Nova Délhi poderia seguir uma página do manual de Washington na gestão da sua relação com Beijing, esforçando-se por estabelecer barreiras de proteção e evitando que uma relação competitiva se transforme numa rivalidade aberta, sem ter de alcançar uma reconciliação total. Isto exigiria, naturalmente, que Beijing estivesse disposta a se envolver, o que não é garantido. Mas, ao manter a sua imagem de homem forte para fins internos, Modi aumenta o risco de transformar a fronteira num ponto de conflito permanente.

No ano passado, a China contatou os Estados Unidos, a União Europeia (UE), o Japão, a Austrália, a Coreia do Sul e o Vietnã – mas não a sua vizinha Índia, enviando uma mensagem de que não tem pressa em resolver a crise. O fato de os indianos terem neste momento uma opinião muito negativa sobre a China está provavelmente dissuadindo Modi de fazer qualquer abertura, sob pena de parecer que está normalizando as relações. Mas ele tem capital político e credenciais nacionalistas suficientes para convencer o público de que as discussões entre líderes promoverão os interesses da Índia.
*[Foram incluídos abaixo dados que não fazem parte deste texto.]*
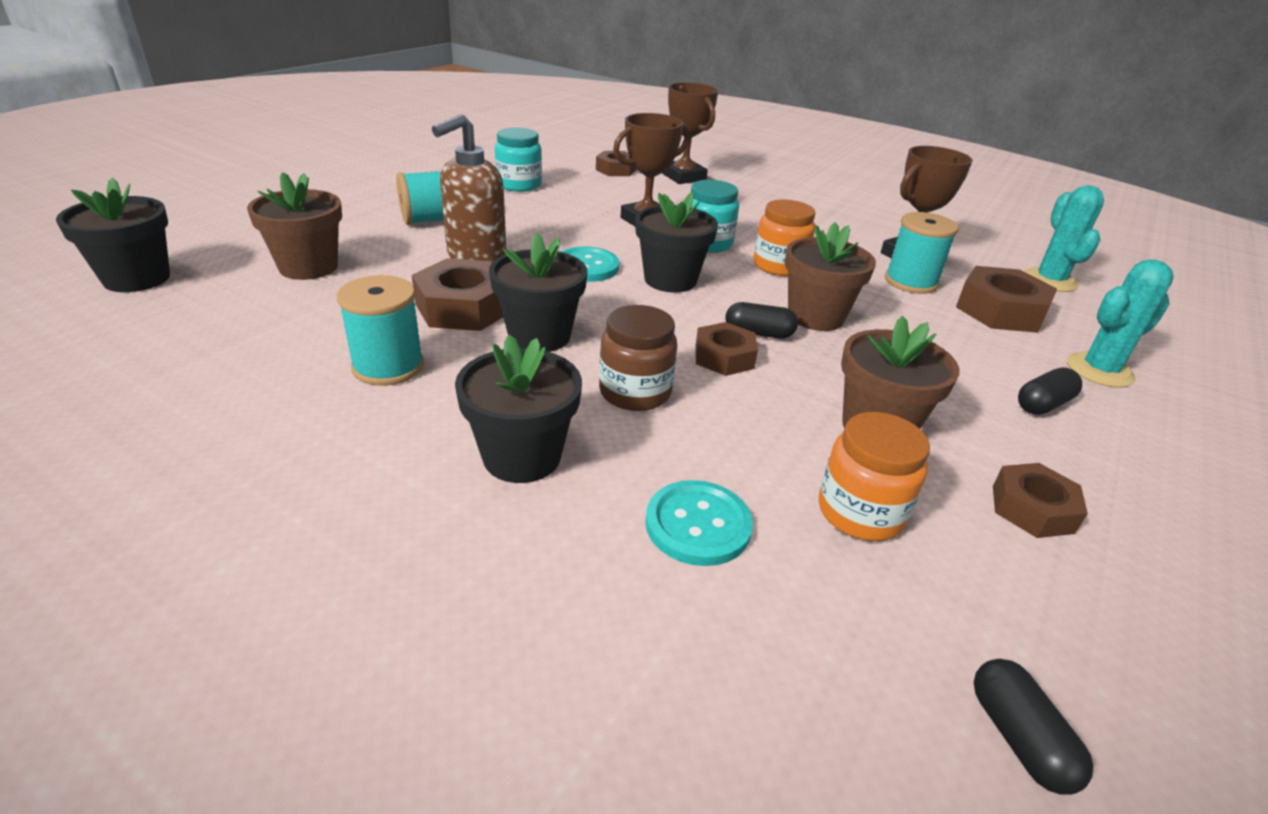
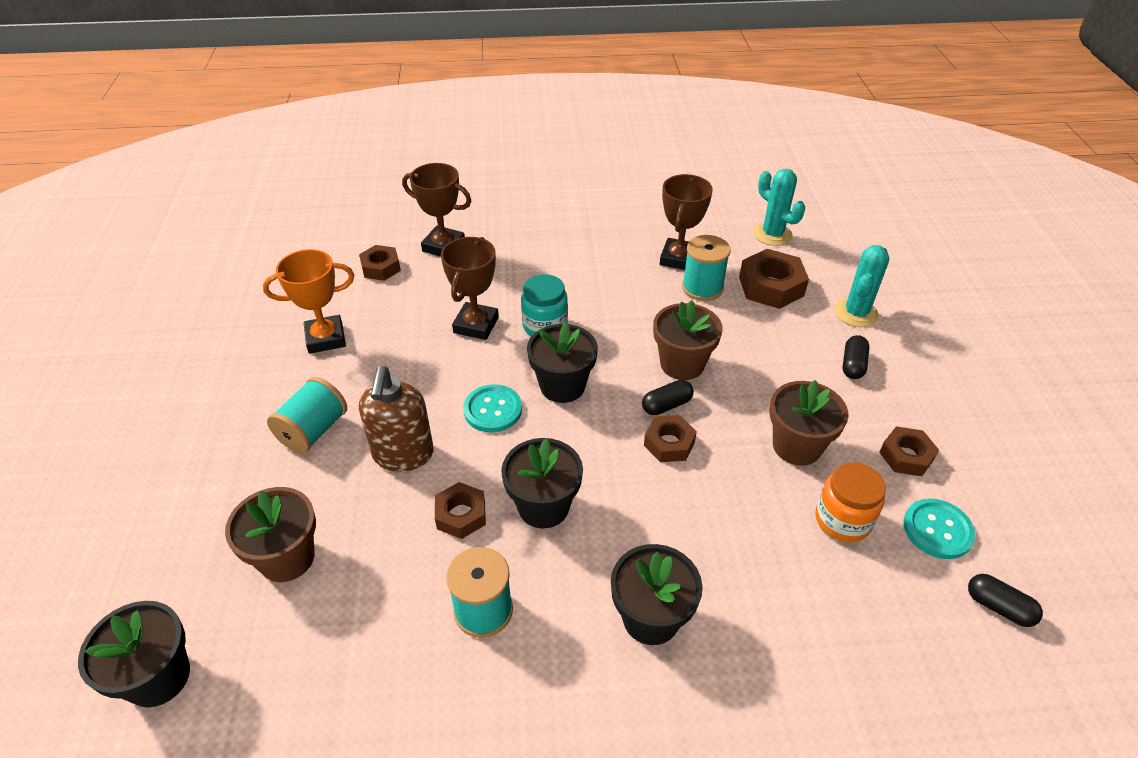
camera: 35 degrees left, 10 degrees up
(464, 307) = (461, 515): brown nut -> brown nut, size x0.64
(519, 185) = (326, 338): turquoise jar -> orange trophy
(635, 392) = (653, 514): brown jar -> none
(698, 525) = (783, 592): turquoise button -> turquoise button (937, 530)
(779, 266) = (613, 322): orange jar -> none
Serão necessárias negociações de alto nível para quebrar este impasse. As reuniões entre oficiais militares chineses e indianos desde 2020 são pouco mais do que formalidades. Só o envolvimento dos principais líderes poderá provocar uma mudança real. Qualquer resolução para a disputa fronteiriça pode envolver a troca de extensões de território entre ambos os países, e Modi terá de convencer um público indiano cada vez mais chauvinista de que tal compromisso vale a pena.

Mas é do interesse tanto de Beijing como de Nova Délhi não permitir que esta crise se agrave. A China não quer desviar recursos da sua principal preocupação de segurança no leste, os mares próximos no Pacífico, para a sua frente ocidental com a Índia. Modi não quer ser apanhado numa crise prolongada com um vizinho mais poderoso que impediria as suas ambições nacionais e globais. O retorno da estabilidade à fronteira entre a China e a Índia fica aquém da reaproximação, mas seria um resultado muito melhor do que uma guerra aberta.